DATASET RECORDS:
Start of Block
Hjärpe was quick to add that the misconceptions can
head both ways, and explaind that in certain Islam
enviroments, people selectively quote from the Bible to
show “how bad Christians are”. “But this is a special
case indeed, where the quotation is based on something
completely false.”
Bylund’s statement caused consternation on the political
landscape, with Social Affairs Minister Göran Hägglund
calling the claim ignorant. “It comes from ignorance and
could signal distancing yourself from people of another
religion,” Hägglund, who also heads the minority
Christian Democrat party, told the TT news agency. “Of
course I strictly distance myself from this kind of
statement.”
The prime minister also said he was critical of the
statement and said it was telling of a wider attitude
End of Block
Start of Block
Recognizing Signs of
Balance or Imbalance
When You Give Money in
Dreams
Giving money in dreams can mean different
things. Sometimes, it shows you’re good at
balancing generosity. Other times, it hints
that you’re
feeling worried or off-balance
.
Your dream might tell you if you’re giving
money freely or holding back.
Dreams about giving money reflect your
End of Block
EXERCISE DIRECTIONS: Nothing should appear in the answer except the lines above from the line with "case indeed, where" through the line with "statement and said", both included, written out exactly.

PROBLEM SOLUTION:
case indeed, where the quotation is based on something
completely false.”
Bylund’s statement caused consternation on the political
landscape, with Social Affairs Minister Göran Hägglund
calling the claim ignorant. “It comes from ignorance and
could signal distancing yourself from people of another
religion,” Hägglund, who also heads the minority
Christian Democrat party, told the TT news agency. “Of
course I strictly distance myself from this kind of
statement.”
The prime minister also said he was critical of the
statement and said it was telling of a wider attitude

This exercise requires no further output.